What you should do
Set down the data again in full, keeping every line exactly as it is.

Supplied material

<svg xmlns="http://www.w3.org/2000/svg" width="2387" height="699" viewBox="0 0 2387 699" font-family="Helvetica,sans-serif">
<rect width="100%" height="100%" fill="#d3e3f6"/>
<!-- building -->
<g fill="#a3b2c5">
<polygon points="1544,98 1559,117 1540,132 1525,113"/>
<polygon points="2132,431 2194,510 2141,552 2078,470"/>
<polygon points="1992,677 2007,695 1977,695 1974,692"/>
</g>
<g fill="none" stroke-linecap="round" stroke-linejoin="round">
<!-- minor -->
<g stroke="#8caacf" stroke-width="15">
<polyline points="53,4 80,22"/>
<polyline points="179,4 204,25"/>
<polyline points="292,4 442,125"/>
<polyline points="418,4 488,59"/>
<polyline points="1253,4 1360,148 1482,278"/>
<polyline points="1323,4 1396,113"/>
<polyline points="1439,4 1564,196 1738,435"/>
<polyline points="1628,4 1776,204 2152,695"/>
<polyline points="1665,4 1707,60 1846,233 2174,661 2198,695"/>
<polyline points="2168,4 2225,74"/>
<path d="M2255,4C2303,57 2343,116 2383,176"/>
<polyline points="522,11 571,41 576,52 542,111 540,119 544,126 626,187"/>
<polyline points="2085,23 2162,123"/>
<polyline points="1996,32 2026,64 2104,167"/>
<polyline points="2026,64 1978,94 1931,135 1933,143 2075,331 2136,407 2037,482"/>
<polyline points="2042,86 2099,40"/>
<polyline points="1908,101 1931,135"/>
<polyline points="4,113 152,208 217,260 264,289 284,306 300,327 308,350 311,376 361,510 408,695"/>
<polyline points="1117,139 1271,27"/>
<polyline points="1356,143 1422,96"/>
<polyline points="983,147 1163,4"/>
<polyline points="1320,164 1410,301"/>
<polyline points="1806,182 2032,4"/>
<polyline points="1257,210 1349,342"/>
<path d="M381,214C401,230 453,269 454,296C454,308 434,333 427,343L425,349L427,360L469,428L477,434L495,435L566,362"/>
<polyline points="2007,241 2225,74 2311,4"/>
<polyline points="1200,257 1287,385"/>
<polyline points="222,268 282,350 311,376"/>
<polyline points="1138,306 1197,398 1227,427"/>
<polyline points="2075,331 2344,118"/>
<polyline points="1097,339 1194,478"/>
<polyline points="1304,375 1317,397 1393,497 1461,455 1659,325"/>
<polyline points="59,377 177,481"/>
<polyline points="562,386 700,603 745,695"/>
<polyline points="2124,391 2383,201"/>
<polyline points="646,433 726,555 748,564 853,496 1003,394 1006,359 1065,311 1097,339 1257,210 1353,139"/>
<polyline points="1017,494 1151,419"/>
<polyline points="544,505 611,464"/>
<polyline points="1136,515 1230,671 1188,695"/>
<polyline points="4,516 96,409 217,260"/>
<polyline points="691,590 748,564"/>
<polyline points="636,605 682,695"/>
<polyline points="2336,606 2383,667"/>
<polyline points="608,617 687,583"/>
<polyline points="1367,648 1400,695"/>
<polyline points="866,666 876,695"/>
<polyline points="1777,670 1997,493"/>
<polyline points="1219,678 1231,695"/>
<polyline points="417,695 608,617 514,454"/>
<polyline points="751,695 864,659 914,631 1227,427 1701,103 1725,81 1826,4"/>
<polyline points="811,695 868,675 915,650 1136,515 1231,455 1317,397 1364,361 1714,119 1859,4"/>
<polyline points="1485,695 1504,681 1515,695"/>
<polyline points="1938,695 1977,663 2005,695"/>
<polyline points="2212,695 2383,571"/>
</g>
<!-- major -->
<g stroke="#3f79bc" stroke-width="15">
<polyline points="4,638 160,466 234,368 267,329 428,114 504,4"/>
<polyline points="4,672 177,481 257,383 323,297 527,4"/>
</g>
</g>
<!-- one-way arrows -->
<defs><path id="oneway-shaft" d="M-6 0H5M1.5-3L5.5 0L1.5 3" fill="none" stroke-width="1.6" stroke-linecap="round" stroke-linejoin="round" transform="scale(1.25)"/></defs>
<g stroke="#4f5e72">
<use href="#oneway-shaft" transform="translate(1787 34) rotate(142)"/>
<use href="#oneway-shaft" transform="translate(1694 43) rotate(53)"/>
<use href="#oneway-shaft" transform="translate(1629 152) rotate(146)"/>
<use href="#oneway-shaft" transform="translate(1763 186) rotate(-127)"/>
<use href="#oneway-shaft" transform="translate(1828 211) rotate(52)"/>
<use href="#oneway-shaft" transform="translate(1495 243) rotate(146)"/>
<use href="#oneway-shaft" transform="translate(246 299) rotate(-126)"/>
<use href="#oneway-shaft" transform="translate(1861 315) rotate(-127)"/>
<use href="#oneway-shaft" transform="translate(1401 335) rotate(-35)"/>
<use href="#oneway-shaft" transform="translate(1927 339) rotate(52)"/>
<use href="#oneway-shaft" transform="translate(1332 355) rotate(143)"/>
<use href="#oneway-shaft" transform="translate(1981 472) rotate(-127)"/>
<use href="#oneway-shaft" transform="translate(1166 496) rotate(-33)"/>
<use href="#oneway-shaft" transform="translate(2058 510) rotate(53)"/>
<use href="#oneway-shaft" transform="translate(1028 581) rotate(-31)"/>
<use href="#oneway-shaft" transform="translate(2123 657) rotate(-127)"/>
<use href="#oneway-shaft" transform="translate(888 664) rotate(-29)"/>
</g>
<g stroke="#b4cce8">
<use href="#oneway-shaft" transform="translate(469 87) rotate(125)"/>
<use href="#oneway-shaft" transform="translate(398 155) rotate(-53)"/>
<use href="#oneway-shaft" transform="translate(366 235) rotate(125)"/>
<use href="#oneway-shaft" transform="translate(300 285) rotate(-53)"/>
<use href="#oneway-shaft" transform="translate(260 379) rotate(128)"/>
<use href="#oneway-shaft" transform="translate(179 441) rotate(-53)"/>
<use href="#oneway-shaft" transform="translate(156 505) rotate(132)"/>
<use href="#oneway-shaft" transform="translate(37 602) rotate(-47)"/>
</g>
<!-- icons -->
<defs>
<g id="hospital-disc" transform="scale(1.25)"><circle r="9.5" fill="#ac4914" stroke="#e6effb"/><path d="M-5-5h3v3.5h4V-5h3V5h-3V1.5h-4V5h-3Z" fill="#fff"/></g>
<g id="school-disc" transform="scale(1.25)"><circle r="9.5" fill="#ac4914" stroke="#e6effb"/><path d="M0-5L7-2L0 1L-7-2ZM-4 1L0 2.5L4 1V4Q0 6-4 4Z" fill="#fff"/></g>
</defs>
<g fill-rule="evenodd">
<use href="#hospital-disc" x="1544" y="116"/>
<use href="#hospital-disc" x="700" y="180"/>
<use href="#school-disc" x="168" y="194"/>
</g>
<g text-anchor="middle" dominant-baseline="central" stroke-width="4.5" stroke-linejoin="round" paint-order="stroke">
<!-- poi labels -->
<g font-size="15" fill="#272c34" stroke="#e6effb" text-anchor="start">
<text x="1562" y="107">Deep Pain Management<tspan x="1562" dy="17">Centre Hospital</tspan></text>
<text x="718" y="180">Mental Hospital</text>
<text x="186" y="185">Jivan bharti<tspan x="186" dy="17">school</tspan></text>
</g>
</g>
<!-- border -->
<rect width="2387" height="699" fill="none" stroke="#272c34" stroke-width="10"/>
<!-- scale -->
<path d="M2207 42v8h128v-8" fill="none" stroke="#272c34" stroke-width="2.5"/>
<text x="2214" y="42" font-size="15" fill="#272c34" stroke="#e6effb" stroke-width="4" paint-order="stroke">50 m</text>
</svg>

Response area
<svg xmlns="http://www.w3.org/2000/svg" width="2387" height="699" viewBox="0 0 2387 699" font-family="Helvetica,sans-serif">
<rect width="100%" height="100%" fill="#d3e3f6"/>
<!-- building -->
<g fill="#a3b2c5">
<polygon points="1544,98 1559,117 1540,132 1525,113"/>
<polygon points="2132,431 2194,510 2141,552 2078,470"/>
<polygon points="1992,677 2007,695 1977,695 1974,692"/>
</g>
<g fill="none" stroke-linecap="round" stroke-linejoin="round">
<!-- minor -->
<g stroke="#8caacf" stroke-width="15">
<polyline points="53,4 80,22"/>
<polyline points="179,4 204,25"/>
<polyline points="292,4 442,125"/>
<polyline points="418,4 488,59"/>
<polyline points="1253,4 1360,148 1482,278"/>
<polyline points="1323,4 1396,113"/>
<polyline points="1439,4 1564,196 1738,435"/>
<polyline points="1628,4 1776,204 2152,695"/>
<polyline points="1665,4 1707,60 1846,233 2174,661 2198,695"/>
<polyline points="2168,4 2225,74"/>
<path d="M2255,4C2303,57 2343,116 2383,176"/>
<polyline points="522,11 571,41 576,52 542,111 540,119 544,126 626,187"/>
<polyline points="2085,23 2162,123"/>
<polyline points="1996,32 2026,64 2104,167"/>
<polyline points="2026,64 1978,94 1931,135 1933,143 2075,331 2136,407 2037,482"/>
<polyline points="2042,86 2099,40"/>
<polyline points="1908,101 1931,135"/>
<polyline points="4,113 152,208 217,260 264,289 284,306 300,327 308,350 311,376 361,510 408,695"/>
<polyline points="1117,139 1271,27"/>
<polyline points="1356,143 1422,96"/>
<polyline points="983,147 1163,4"/>
<polyline points="1320,164 1410,301"/>
<polyline points="1806,182 2032,4"/>
<polyline points="1257,210 1349,342"/>
<path d="M381,214C401,230 453,269 454,296C454,308 434,333 427,343L425,349L427,360L469,428L477,434L495,435L566,362"/>
<polyline points="2007,241 2225,74 2311,4"/>
<polyline points="1200,257 1287,385"/>
<polyline points="222,268 282,350 311,376"/>
<polyline points="1138,306 1197,398 1227,427"/>
<polyline points="2075,331 2344,118"/>
<polyline points="1097,339 1194,478"/>
<polyline points="1304,375 1317,397 1393,497 1461,455 1659,325"/>
<polyline points="59,377 177,481"/>
<polyline points="562,386 700,603 745,695"/>
<polyline points="2124,391 2383,201"/>
<polyline points="646,433 726,555 748,564 853,496 1003,394 1006,359 1065,311 1097,339 1257,210 1353,139"/>
<polyline points="1017,494 1151,419"/>
<polyline points="544,505 611,464"/>
<polyline points="1136,515 1230,671 1188,695"/>
<polyline points="4,516 96,409 217,260"/>
<polyline points="691,590 748,564"/>
<polyline points="636,605 682,695"/>
<polyline points="2336,606 2383,667"/>
<polyline points="608,617 687,583"/>
<polyline points="1367,648 1400,695"/>
<polyline points="866,666 876,695"/>
<polyline points="1777,670 1997,493"/>
<polyline points="1219,678 1231,695"/>
<polyline points="417,695 608,617 514,454"/>
<polyline points="751,695 864,659 914,631 1227,427 1701,103 1725,81 1826,4"/>
<polyline points="811,695 868,675 915,650 1136,515 1231,455 1317,397 1364,361 1714,119 1859,4"/>
<polyline points="1485,695 1504,681 1515,695"/>
<polyline points="1938,695 1977,663 2005,695"/>
<polyline points="2212,695 2383,571"/>
</g>
<!-- major -->
<g stroke="#3f79bc" stroke-width="15">
<polyline points="4,638 160,466 234,368 267,329 428,114 504,4"/>
<polyline points="4,672 177,481 257,383 323,297 527,4"/>
</g>
</g>
<!-- one-way arrows -->
<defs><path id="oneway-shaft" d="M-6 0H5M1.5-3L5.5 0L1.5 3" fill="none" stroke-width="1.6" stroke-linecap="round" stroke-linejoin="round" transform="scale(1.25)"/></defs>
<g stroke="#4f5e72">
<use href="#oneway-shaft" transform="translate(1787 34) rotate(142)"/>
<use href="#oneway-shaft" transform="translate(1694 43) rotate(53)"/>
<use href="#oneway-shaft" transform="translate(1629 152) rotate(146)"/>
<use href="#oneway-shaft" transform="translate(1763 186) rotate(-127)"/>
<use href="#oneway-shaft" transform="translate(1828 211) rotate(52)"/>
<use href="#oneway-shaft" transform="translate(1495 243) rotate(146)"/>
<use href="#oneway-shaft" transform="translate(246 299) rotate(-126)"/>
<use href="#oneway-shaft" transform="translate(1861 315) rotate(-127)"/>
<use href="#oneway-shaft" transform="translate(1401 335) rotate(-35)"/>
<use href="#oneway-shaft" transform="translate(1927 339) rotate(52)"/>
<use href="#oneway-shaft" transform="translate(1332 355) rotate(143)"/>
<use href="#oneway-shaft" transform="translate(1981 472) rotate(-127)"/>
<use href="#oneway-shaft" transform="translate(1166 496) rotate(-33)"/>
<use href="#oneway-shaft" transform="translate(2058 510) rotate(53)"/>
<use href="#oneway-shaft" transform="translate(1028 581) rotate(-31)"/>
<use href="#oneway-shaft" transform="translate(2123 657) rotate(-127)"/>
<use href="#oneway-shaft" transform="translate(888 664) rotate(-29)"/>
</g>
<g stroke="#b4cce8">
<use href="#oneway-shaft" transform="translate(469 87) rotate(125)"/>
<use href="#oneway-shaft" transform="translate(398 155) rotate(-53)"/>
<use href="#oneway-shaft" transform="translate(366 235) rotate(125)"/>
<use href="#oneway-shaft" transform="translate(300 285) rotate(-53)"/>
<use href="#oneway-shaft" transform="translate(260 379) rotate(128)"/>
<use href="#oneway-shaft" transform="translate(179 441) rotate(-53)"/>
<use href="#oneway-shaft" transform="translate(156 505) rotate(132)"/>
<use href="#oneway-shaft" transform="translate(37 602) rotate(-47)"/>
</g>
<!-- icons -->
<defs>
<g id="hospital-disc" transform="scale(1.25)"><circle r="9.5" fill="#ac4914" stroke="#e6effb"/><path d="M-5-5h3v3.5h4V-5h3V5h-3V1.5h-4V5h-3Z" fill="#fff"/></g>
<g id="school-disc" transform="scale(1.25)"><circle r="9.5" fill="#ac4914" stroke="#e6effb"/><path d="M0-5L7-2L0 1L-7-2ZM-4 1L0 2.5L4 1V4Q0 6-4 4Z" fill="#fff"/></g>
</defs>
<g fill-rule="evenodd">
<use href="#hospital-disc" x="1544" y="116"/>
<use href="#hospital-disc" x="700" y="180"/>
<use href="#school-disc" x="168" y="194"/>
</g>
<g text-anchor="middle" dominant-baseline="central" stroke-width="4.5" stroke-linejoin="round" paint-order="stroke">
<!-- poi labels -->
<g font-size="15" fill="#272c34" stroke="#e6effb" text-anchor="start">
<text x="1562" y="107">Deep Pain Management<tspan x="1562" dy="17">Centre Hospital</tspan></text>
<text x="718" y="180">Mental Hospital</text>
<text x="186" y="185">Jivan bharti<tspan x="186" dy="17">school</tspan></text>
</g>
</g>
<!-- border -->
<rect width="2387" height="699" fill="none" stroke="#272c34" stroke-width="10"/>
<!-- scale -->
<path d="M2207 42v8h128v-8" fill="none" stroke="#272c34" stroke-width="2.5"/>
<text x="2214" y="42" font-size="15" fill="#272c34" stroke="#e6effb" stroke-width="4" paint-order="stroke">50 m</text>
</svg>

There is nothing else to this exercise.